Background. Digital twins for cardiac electrophysiology are an enabling technology for precision cardiology. Current forward models are advanced enough to simulate the cardiac electric activity under different pathophysiological conditions and accurately replicate clinical signals like torso electrocardiograms (ECGs). Here, we address the challenge of matching subject-specific QRS complexes using anatomically accurate, physiologically grounded cardiac digital twins.
Methods. By fitting the initial conditions of a cardiac propagation model, based on the eikonal equation, our non-invasive method predicts activation patterns during sinus rhythm. To address a potential non-uniqueness in the reconstruction, we introduce a physiological prior based on the distribution of Purkinje-muscle junctions (PMJs). Additionally, we develop a digital twin ensemble for probabilistic inference of cardiac activation. The methodology is tested on a realistic in silico model during sinus activation.
Results.
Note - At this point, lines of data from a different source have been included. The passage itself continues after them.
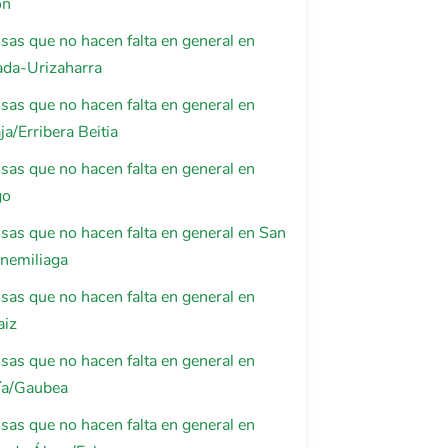
on
osas que no hacen falta en general en
ada-Urizaharra
osas que no hacen falta en general en
ja/Erribera Beitia
osas que no hacen falta en general en
go
osas que no hacen falta en general en San
nemiliaga
osas que no hacen falta en general en
aiz
osas que no hacen falta en general en
ía/Gaubea
osas que no hacen falta en general en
For the first time, we demonstrated that several distinct activation maps can generate indistinguishable surface ECGs. Our reconstruction, on average, is accurate in reproducing the ground truth, with maximum standard deviation of 20 ms. Corresponding body surface potentials, computed for each activation, showed highest variability in the heart region.
Conclusions. Our approach marks a significant advancement in the calibration of cardiac digital twins and enhances their credibility for clinical application. High-density surface mapping in the heart region, rather than in the whole body surface, may improve reconstruction.